According to a new study by the London School of Economics and Political Science, the development of cloud computing will promote economic growth, increase productivity and shift the type of jobs and skills required by businesses. The study, commissioned by Microsoft, looked at the projected economic impact of cloud computing on the aerospace and smartphone services industries in the UK, USA, Germany and Italy from 2010-2014.
Investing in cloud computing contributes to growth and job creation in both the fast-growing, hi-tech smartphone services industry as well as the longstanding and slow-growth aerospace sector. In addition, it is directly creating employment through the construction, staffing and supply of data centres, which will host the cloud. Using cloud computing enables businesses of all sizes to be more productive by freeing managerial staff and skilled employees to concentrate on more profitable areas of work.
Commenting on the study, John Vassallo, Vice President EU Affairs at Microsoft said:
‘‘Cloud computing and the explosion in access to technology is impacting the character of work across industries, generating new skills demands, employment and growth opportunities.

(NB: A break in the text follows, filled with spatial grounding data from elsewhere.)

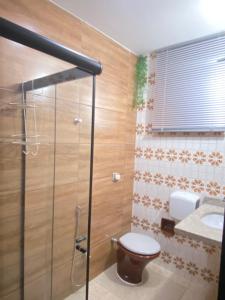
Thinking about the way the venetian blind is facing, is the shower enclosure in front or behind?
in front

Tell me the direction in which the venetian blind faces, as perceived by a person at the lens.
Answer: facing the viewer and to the left of the viewer

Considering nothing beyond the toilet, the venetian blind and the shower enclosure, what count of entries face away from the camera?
0

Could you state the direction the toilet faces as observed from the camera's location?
facing the viewer and to the right of the viewer

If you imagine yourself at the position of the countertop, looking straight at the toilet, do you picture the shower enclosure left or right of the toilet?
left

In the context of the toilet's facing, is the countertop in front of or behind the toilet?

“LSE’s study underscores these phenomena using rigorous economic analysis that forecasts growth as a result of the transition to cloud technologies in two major industrial sectors – aerospace and smart phones. The findings highlight that Europe has real opportunity to capture the Cloud’s potential, with particular benefit to SME’s as well as new business creation through emerging Cloud services.”
The LSE study also shows that there is in fact little risk of unemployment from investing in the cloud, as companies are more likely to move and re-train current staff. This would be alongside the hiring of new staff, likely to be in a higher salary bracket, which has the necessary skills for using virtual data-handling systems.

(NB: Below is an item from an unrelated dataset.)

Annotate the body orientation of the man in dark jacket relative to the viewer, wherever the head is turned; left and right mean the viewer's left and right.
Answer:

But researchers found that the level of impact the cloud has on a business or department’s growth and productivity depends on a number of factors, primarily the type of sector in which the business is involved and the regulatory environment in which it operates.
Of the countries analysed in the study, the US is leading the way in terms of cloud job creation. US cloud-related jobs in the smartphone sector are set to grow to 54,500 in 2014. This is compared to a projected 4,040 equivalent jobs in the UK. The authors of the study say that this can be attributed, in part, to lower electricity costs and less restrictive labour regulation compared to Europe.

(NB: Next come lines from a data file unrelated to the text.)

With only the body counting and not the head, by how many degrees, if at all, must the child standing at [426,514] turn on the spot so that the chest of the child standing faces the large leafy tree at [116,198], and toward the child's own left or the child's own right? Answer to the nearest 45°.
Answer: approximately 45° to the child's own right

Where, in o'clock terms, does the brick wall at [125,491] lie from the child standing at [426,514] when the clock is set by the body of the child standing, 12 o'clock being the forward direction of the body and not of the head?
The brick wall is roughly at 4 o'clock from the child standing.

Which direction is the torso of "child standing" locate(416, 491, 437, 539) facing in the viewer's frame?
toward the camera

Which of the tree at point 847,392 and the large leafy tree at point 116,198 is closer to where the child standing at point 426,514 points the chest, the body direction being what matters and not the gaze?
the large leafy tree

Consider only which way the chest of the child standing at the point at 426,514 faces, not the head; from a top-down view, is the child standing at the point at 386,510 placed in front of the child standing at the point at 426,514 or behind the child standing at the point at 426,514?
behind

In the UK from 2010 through 2014, the rate of growth in cloud-related jobs in the smartphone services sector is set to be 349%, compared to 52% growth in aerospace. German, Italian and US equivalent growth rates will be 280% vs 33%, 268% vs 36% and 168% vs 57% respectively. Unsurprisingly, the cloud has a much greater effect on the web-centred smartphone services industry than traditional high tech manufacturing, with expansion and high-start-up rate among small and medium size businesses in 2010-2014 forecast.